Ide BJ Habibie banyak mendapat tentangan dari para ekonom, yang menyatakan bahwa Indonesia belum saatnya memiliki industri canggih. Ide itu pupus setelah kedatangan IMF yang memaksa pemerintah merestrukturisasi industri strategis. Berbeda dengan China, yang secara konsisten menjalankan program luar angkasa.Walaupun teknologi dan perangkat China banyak yang menjiplak Amerika dan Rusia, itu sudah cukup membuat banyak negara memandang China sebagai negara maju. Pandangan ini memudahkan China menjalankan diplomasi luar negerinya, di samping merupakan alat promosi ampuh bagi masuknya barang-barang hasil industri China.

Bila kita melihat akhir-akhir ini barang China makin menguasai pasar -tahun lalu sekitar 17 persen impor Indonesia dari China- , kita harus melihat hal itu bukan hal yang muncul tiba-tiba.Semuanya karena direncanakan dengan program pembangunan terpadu.
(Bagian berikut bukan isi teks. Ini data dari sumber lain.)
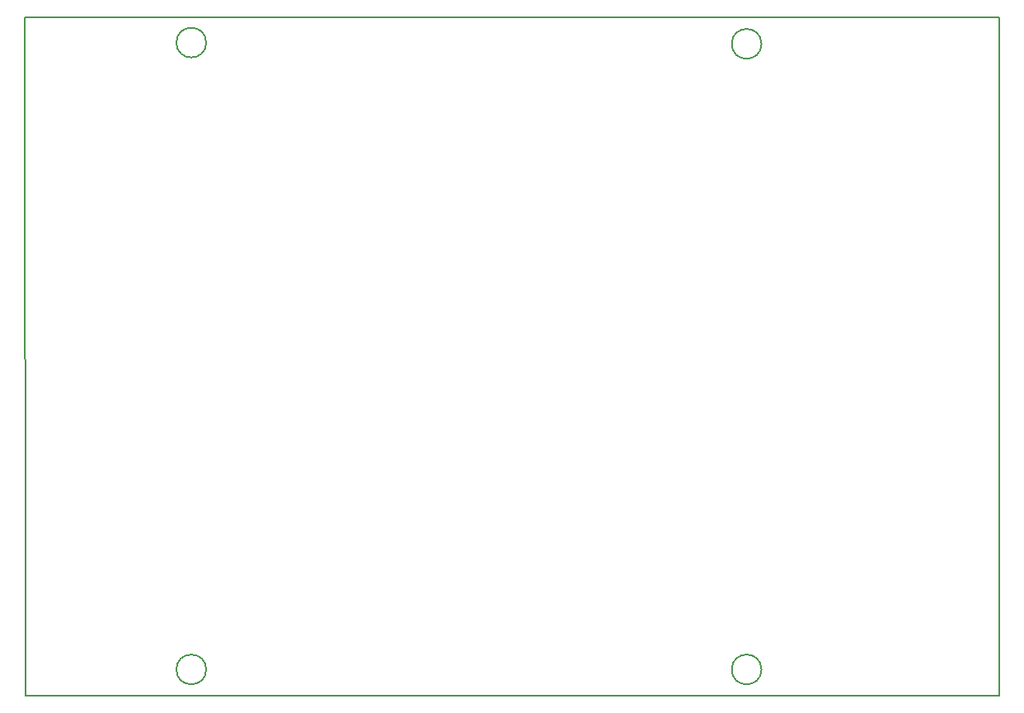
<source format=gbr>
%TF.GenerationSoftware,KiCad,Pcbnew,5.1.2-5.1.2*%
%TF.CreationDate,2019-08-03T11:47:28+02:00*%
%TF.ProjectId,TestDriverV2,54657374-4472-4697-9665-7256322e6b69,Rev 2*%
%TF.SameCoordinates,Original*%
%TF.FileFunction,Profile,NP*%
%FSLAX46Y46*%
G04 Gerber Fmt 4.6, Leading zero omitted, Abs format (unit mm)*
G04 Created by KiCad (PCBNEW 5.1.2-5.1.2) date 2019-08-03 11:47:28*
%MOMM*%
%LPD*%
G04 APERTURE LIST*
%ADD10C,0.150000*%
G04 APERTURE END LIST*
D10*
X51191565Y-101092000D02*
G75*
G03X51191565Y-101092000I-1529283J0D01*
G01*
X51191565Y-165481000D02*
G75*
G03X51191565Y-165481000I-1529283J0D01*
G01*
X108214565Y-165481000D02*
G75*
G03X108214565Y-165481000I-1529283J0D01*
G01*
X108214565Y-101219000D02*
G75*
G03X108214565Y-101219000I-1529283J0D01*
G01*
X132598360Y-98521520D02*
X132608520Y-168132760D01*
X32598360Y-98521520D02*
X132598360Y-98521520D01*
X32598360Y-98521520D02*
X32608520Y-168132760D01*
X32608320Y-168132760D02*
X132608320Y-168132760D01*
M02*

</source>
Industri luar angkasa tak bisa dilepaskan dari industri lain seperti komputer, tekstil, atau elektronik. Ini bisa dilihat dari buku putih tahun 2000 keluaran Kementerian Penerangan China. Di situ dinyatakan, industri luar angkasa China merupakan bagian integral dari strategi pembangunan negara yang komprehensif.

Pada Juni tahun itu juga jurnal bulanan Xiandai Bingqi, terbitan lembaga riset teknologi militer, menyatakan bahwa peluncuran pesawat luar angkasa berawak akan meningkatkan “derajat” bangsa China di berbagai bidang teknologi tinggi seperti komputer, peralatan elektronik, material pesawat luar angkasa. Hasil riset dari pengembangan teknologi luar angkasa dapat diterapkan di kegiatan militer dan sipil.

Jadi apa tujuan misi antariksa China? Para analis antariksa dari NASA menilai, tujuan utamanya adalah untuk PR -public relations. Dengan mengirimkan astronot serta membangun stasiun di luar angkasa ,China bisa menunjukkan pada dunia negeri ini sudah pantas menyandang status sebagai ‘’superpower’’: adidaya di teknologi, industri, maupun finansial. Bagi Indonesia, strategi China ini sebenarnya tak ada yang baru. Ini bisa dilihat dari buku karya juru bicara presiden, Dino Patti Djalal, yang berjudul Diplomasi I Can ala Presiden Susilo Bambang Yudhoyono.

Bila diplomasi ini diterapkan secara konsisten, termasuk di dalam pengembangan teknologi luar angkasa, Indonesia niscaya tak akan tertinggal dari negara lain. Saya yakin, rakyat akan semakin cinta pada produk dalam negeri karena mereka tahu bahwa bangsa Indonesia sudah mampu menguasai teknologinya.